Puis, au coucher du soleil, elle revint à la grotte, et n’y trouva personne encore.
Comme elle était fatiguée, elle se résolut alors à se coucher tout habillée sur le lit. Elle dormit, toute la nuit, d’un fort bon sommeil, et lorsqu’elle s’éveilla, le lendemain matin, elle était toujours seule.
— "Décidément", se dit-elle, "l’ermitage est abandonné, et je n’ai rien de mieux à faire que de m’y établir."
Toute la journée, elle explora son île, et put s’assurer qu’elle était complètement inhabitée.
Elle recueillit des coquillages sur le rivage et les cuisit, pour son repas.
Puis, elle se coucha, plus rassurée que la veille, et dormit jusqu’au lendemain matin, sans que rien vînt encore troubler son sommeil.

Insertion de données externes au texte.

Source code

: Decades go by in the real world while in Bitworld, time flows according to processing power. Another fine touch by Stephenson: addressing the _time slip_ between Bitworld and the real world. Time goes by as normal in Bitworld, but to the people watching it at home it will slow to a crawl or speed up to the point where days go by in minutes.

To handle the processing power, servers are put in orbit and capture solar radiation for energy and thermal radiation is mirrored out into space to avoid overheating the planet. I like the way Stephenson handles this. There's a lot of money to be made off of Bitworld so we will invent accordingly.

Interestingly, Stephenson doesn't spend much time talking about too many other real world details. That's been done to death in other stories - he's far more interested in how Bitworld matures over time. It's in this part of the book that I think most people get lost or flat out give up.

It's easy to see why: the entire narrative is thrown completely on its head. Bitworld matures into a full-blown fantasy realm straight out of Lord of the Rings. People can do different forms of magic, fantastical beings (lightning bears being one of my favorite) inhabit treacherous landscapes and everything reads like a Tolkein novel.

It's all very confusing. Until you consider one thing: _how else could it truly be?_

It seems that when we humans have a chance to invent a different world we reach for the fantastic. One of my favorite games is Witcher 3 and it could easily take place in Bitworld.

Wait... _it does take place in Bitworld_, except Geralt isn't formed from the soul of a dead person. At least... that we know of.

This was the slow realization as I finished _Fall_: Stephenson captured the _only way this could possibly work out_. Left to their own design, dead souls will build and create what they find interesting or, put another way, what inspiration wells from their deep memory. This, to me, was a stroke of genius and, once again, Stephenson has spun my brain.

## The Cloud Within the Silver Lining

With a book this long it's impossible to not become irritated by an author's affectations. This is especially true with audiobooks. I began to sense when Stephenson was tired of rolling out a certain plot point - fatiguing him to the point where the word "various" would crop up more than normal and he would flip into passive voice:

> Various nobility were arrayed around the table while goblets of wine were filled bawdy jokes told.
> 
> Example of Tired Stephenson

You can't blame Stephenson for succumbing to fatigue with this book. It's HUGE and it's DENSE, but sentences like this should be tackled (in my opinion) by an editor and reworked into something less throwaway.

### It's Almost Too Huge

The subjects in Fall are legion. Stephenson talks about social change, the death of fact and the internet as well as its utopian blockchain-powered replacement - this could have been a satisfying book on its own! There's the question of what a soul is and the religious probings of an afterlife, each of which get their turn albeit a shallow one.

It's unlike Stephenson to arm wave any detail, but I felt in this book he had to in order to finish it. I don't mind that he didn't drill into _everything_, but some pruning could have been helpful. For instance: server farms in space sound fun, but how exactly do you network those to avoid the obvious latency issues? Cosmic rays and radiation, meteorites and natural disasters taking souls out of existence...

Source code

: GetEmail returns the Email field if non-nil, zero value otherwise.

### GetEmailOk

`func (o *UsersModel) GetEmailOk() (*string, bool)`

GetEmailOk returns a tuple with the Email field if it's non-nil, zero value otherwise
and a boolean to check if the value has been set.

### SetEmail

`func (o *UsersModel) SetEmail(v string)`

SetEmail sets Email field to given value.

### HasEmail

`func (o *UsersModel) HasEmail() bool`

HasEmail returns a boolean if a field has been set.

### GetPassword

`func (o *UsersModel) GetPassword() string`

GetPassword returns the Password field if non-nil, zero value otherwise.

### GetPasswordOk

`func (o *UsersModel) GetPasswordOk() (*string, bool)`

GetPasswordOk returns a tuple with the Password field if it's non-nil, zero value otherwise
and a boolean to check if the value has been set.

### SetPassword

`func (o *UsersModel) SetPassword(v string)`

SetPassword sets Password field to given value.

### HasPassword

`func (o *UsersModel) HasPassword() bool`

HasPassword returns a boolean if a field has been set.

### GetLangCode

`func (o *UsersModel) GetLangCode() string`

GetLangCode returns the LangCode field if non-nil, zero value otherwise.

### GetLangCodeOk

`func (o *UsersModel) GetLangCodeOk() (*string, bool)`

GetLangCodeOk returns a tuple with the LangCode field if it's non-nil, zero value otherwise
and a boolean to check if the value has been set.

L’île produisait aussi quelques fruits, de sorte qu’elle trouva assez facilement sa nourriture de chaque jour.
D’un autre côté, elle n’y avait aperçu ni entendu aucune bête fauve, qui pût lui inspirer de la crainte.
Elle était donc réellement maîtresse et reine de l’île, et, n’était la solitude complète dans laquelle elle se trouvait, elle ne croyait pas avoir lieu de regretter la maison de sa marâtre.
Au bout de trois semaines de cette existence, un jour elle se sentit bien malade. Elle attribua son mal aux coquillages ou aux fruits qu’elle avait mangés.
Mais, quel ne fut pas son étonnement, lorsqu’elle découvrit qu’elle était enceinte ! Elle ne pouvait s’expliquer son état.
Elle accoucha avec de grandes douleurs, et donna le jour... à un petit Chat noir.
Elle n’osait d’abord en croire ses yeux; cependant, lorsqu'il lui fut bien démontré que c’était bien un chat et non un enfant, elle dit avec résignation :
— "C’est Dieu qui me l’a donné; je dois donc le recevoir, sans me plaindre, comme venant de lui, et le traiter comme mon enfant, puisque c’est sa volonté."
Elle présenta le sein au petit Chat, et il téta, tout comme un enfant.
Elle s’habitua promptement à le considérer comme son fils, et elle l’aima tout de même.
Elle jouait et se promenait avec lui, dans son île, et c’était pour elle une distraction et une société, dans sa solitude.
Le Chat grandissait vite et faisait preuve de beaucoup d’intelligence. Au bout de deux ou trois mois, c’était un magnifique Chat noir, comme il était rare d’en voir.